---------- SOURCE EXTRACT ----------
Now granted, you could teach yourself all of this, but then you'd have a
teacher who knows absolutely nothing. It's worth having a mentor to guide you
through all this. Doesn't have to be from a university, but it doesn't hurt
either.

------
zygotic12
I see people at work hammering keyboards for 10 hour stretches 6 days a week
and feel sad for the current state of the profession. Being a developer is
about THINKING. Converting your solution into code is the easy bit (typing I
say). Forget the language, concentrate on the solution. BTW architecture is
just the crap that you need to do in YOUR environment. Chuck has it right - go
FORTH my son. [http://www.colorforth.com/](http://www.colorforth.com/).
Anything else is just domain/environment knowledge.
----------
§ **WHAT TO DO**
**a.** Answer these questions about the forum thread on learning to program:
(i) According to the first comment, what kind of teacher would you have if you taught yourself all of this?
(ii) For how long do the people zygotic12 sees at work hammer their keyboards?
(iii) Which language does zygotic12 tell the reader to go to?
**b.** Write a continuation of the forum thread on becoming a developer, beginning right after its last sentence.
---------- RAW DATA ----------
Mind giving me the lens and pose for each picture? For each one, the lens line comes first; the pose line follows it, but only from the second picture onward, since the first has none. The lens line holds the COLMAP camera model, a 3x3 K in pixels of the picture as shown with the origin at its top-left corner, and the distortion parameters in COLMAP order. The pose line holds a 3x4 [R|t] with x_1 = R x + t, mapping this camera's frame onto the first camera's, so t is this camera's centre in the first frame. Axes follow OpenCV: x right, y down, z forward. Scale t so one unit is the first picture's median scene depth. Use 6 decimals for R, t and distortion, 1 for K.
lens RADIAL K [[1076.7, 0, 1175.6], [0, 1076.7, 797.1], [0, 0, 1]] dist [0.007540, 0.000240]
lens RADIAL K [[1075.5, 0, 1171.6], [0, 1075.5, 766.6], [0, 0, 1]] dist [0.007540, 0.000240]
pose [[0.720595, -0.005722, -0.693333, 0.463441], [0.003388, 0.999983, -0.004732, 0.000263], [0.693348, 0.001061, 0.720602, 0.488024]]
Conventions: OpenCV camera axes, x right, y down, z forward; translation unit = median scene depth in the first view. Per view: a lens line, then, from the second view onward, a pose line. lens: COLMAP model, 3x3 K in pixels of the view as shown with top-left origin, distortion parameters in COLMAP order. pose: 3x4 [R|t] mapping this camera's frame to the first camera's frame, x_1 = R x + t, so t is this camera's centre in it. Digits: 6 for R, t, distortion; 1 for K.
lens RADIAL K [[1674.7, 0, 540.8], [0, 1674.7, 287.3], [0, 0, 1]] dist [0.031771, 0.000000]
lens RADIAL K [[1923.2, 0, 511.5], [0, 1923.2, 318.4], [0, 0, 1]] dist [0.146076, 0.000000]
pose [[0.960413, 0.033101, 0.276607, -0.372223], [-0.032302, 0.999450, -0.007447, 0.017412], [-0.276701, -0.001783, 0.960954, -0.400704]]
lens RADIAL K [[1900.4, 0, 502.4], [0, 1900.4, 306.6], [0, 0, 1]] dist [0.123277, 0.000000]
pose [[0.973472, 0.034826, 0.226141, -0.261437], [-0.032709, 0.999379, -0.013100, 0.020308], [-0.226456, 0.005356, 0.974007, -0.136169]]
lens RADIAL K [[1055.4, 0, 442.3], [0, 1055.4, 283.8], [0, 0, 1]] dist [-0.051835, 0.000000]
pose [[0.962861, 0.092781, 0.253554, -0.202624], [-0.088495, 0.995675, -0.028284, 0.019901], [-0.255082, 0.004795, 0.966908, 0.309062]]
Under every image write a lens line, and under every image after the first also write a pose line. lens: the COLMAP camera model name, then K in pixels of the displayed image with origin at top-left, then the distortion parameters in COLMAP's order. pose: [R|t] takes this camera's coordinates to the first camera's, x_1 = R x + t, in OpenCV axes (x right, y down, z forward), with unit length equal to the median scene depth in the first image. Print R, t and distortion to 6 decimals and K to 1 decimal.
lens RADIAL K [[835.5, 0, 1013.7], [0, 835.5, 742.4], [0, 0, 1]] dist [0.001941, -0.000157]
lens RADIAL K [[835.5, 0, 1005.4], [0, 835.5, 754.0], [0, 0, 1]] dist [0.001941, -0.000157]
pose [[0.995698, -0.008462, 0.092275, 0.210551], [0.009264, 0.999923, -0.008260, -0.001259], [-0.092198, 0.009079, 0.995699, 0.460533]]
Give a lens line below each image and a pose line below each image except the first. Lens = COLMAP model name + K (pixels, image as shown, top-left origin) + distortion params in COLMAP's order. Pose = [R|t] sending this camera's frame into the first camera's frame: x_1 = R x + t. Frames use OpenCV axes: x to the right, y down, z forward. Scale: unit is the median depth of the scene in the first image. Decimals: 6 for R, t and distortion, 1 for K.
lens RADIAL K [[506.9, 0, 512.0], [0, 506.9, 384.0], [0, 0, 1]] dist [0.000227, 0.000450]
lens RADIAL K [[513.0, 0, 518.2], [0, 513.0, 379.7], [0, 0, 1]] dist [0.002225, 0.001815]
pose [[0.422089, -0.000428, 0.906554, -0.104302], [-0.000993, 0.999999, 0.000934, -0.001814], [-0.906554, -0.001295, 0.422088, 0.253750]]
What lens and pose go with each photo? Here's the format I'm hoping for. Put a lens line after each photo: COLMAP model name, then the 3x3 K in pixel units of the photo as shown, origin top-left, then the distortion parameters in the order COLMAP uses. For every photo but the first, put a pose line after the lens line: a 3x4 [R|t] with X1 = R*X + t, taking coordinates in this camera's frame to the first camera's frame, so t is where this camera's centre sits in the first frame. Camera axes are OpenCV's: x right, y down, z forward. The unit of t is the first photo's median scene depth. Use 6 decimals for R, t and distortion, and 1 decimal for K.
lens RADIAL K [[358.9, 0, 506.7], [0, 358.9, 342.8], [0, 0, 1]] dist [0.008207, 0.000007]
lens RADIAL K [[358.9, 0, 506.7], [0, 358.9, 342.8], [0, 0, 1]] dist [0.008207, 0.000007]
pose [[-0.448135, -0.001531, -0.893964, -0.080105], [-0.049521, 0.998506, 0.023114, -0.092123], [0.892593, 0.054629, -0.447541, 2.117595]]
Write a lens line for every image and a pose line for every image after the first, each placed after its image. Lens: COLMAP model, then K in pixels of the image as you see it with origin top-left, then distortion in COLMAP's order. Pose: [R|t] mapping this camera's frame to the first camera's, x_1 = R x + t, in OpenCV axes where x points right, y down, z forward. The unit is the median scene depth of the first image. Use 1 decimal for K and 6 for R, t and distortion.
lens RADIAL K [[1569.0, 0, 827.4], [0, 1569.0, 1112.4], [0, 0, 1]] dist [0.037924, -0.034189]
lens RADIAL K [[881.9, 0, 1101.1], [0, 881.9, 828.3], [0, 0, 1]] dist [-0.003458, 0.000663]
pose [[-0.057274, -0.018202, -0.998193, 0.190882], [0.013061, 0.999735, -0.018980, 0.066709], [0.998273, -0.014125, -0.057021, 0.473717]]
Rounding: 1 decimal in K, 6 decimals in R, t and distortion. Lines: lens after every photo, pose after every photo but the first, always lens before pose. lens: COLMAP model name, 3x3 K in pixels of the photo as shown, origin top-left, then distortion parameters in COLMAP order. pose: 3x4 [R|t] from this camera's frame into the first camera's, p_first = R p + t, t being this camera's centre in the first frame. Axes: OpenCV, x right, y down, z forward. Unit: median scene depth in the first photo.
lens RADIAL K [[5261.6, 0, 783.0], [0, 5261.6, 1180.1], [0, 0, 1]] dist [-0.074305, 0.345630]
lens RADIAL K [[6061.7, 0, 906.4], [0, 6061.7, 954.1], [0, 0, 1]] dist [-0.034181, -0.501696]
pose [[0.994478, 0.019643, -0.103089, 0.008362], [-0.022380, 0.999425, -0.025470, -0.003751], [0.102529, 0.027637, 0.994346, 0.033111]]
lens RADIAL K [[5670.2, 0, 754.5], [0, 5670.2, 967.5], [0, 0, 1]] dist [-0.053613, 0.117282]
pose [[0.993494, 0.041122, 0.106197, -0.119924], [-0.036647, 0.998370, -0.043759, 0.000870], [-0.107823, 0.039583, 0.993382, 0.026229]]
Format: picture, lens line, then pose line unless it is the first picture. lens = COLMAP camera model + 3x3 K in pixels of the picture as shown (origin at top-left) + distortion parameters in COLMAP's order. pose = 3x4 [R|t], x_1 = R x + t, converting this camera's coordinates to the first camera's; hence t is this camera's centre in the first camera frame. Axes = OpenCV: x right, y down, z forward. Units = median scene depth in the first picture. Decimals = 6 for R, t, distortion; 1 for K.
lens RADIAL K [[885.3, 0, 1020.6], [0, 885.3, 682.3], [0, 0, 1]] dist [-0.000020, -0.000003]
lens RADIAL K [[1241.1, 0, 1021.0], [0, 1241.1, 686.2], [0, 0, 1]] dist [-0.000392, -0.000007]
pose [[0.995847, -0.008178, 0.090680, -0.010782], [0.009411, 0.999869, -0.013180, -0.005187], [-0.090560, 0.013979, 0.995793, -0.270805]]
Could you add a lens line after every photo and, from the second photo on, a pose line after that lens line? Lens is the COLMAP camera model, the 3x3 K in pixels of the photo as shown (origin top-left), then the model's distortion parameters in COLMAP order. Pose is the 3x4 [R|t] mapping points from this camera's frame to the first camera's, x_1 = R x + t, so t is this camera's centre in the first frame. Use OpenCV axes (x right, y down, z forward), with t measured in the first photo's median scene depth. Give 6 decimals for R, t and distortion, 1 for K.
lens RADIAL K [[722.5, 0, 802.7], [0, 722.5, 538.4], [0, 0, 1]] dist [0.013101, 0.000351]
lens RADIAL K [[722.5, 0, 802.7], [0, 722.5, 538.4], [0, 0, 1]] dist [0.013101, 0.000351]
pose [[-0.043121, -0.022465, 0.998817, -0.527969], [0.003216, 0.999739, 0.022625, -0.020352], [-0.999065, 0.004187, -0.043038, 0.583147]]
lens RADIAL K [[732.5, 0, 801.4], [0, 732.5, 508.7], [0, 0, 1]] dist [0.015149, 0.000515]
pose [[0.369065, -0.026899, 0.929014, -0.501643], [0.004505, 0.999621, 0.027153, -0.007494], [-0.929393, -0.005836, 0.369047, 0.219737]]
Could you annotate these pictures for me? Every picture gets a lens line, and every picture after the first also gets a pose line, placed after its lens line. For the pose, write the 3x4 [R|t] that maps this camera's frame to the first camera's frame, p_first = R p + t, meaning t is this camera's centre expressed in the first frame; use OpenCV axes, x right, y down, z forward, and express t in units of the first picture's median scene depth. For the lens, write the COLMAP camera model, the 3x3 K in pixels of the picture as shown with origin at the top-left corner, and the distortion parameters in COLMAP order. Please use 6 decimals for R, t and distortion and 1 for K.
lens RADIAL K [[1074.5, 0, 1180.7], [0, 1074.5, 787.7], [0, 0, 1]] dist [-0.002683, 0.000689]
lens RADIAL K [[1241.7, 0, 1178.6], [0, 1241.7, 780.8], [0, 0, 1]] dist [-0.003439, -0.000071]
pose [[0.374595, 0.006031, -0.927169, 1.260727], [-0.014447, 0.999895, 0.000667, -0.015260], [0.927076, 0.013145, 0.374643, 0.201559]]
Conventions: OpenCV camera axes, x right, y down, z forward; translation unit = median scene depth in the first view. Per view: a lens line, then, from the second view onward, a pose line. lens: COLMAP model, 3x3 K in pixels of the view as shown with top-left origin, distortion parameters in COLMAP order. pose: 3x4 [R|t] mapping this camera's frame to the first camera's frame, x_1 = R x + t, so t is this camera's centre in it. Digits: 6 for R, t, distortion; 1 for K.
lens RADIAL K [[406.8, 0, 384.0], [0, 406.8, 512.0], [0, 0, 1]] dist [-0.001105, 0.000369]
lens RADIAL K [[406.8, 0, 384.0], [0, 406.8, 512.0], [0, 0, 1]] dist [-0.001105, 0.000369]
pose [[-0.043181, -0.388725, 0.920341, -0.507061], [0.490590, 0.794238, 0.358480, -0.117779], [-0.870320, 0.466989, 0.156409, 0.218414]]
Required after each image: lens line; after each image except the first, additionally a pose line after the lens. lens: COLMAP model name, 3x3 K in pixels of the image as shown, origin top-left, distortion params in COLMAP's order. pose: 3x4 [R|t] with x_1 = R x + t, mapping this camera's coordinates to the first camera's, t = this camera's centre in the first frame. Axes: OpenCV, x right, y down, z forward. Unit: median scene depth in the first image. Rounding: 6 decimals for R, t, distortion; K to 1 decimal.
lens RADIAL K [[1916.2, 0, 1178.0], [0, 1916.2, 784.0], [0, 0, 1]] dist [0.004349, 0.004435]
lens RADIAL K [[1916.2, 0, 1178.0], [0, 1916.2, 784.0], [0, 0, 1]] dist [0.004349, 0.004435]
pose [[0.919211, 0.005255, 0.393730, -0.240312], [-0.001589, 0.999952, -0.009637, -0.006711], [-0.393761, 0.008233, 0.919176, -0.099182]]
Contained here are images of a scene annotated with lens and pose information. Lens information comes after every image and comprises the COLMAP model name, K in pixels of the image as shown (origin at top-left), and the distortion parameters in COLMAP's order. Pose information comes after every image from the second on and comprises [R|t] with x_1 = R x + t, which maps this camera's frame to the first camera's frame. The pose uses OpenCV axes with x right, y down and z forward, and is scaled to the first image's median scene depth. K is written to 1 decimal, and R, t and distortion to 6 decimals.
----------
§ **ANSWERS TO THE TASKS**
**a.**
(i) A teacher who knows absolutely nothing.
(ii) Ten-hour stretches, six days a week.
(iii) FORTH.

**b.**
------
niveditasetru
1) Get some open source projects in a technology you are familiar with and try
to fix bugs. 2) A framework is a good example to learn good coding skills. As
it gives a very structured, scalable code. So, you can learn few good
techniques. 3) Get a person who you think writes good code to review your
code. 3) Practice, practice and more practice.

Please note- there is no top here. Every developer's technique to write code
would be different. So, you cant compare yourself with others. You just need
to worry about writing efficient code.

------
haidrali
Though i am not among top 1% bit, here are few personnel skills

\- Choose you favorite language ( your can't have same skill in all languages
so choose you base language mine is JAVA )

\- Work in opensource ( it will give you experience of reading and
understanding code of other programmers, also your code will be seen by others
)

\- Follow tutorials for tasks you have not fully grasp

\- Automation ( do automation testing for your code )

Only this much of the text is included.